- **TASK TO COMPLETE**
Read through the listing, and wherever a line holds the word "picture", return it.
= Beginning of Section =
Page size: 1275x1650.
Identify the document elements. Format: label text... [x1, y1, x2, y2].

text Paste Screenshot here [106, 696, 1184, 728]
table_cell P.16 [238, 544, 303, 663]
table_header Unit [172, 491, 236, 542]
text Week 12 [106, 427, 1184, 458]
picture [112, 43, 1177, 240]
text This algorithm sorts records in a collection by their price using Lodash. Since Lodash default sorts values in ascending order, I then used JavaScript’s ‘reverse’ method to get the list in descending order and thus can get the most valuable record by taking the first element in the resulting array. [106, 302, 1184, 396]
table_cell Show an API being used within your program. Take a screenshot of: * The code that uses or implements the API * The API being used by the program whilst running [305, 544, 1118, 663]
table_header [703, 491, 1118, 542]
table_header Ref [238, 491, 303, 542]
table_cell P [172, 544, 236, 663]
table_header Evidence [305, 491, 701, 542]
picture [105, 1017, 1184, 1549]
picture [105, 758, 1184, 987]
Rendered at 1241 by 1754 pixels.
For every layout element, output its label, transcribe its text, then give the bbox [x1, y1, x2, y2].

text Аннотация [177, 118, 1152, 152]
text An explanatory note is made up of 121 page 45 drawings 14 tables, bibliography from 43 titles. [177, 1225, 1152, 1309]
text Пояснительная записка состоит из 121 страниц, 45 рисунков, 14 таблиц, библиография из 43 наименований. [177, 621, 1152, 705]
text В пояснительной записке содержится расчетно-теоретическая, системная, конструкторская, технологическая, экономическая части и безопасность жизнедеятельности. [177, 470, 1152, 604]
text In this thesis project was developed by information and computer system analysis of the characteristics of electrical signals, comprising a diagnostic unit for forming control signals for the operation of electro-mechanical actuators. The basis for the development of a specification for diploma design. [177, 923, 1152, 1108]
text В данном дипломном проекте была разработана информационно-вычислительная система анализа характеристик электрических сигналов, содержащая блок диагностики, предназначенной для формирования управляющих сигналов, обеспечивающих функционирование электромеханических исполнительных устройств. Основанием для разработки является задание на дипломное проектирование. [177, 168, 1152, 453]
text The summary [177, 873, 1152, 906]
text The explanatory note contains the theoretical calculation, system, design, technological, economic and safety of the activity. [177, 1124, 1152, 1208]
= End of Section =
- **WRITTEN RESPONSE**
picture [112, 43, 1177, 240]
picture [105, 1017, 1184, 1549]
picture [105, 758, 1184, 987]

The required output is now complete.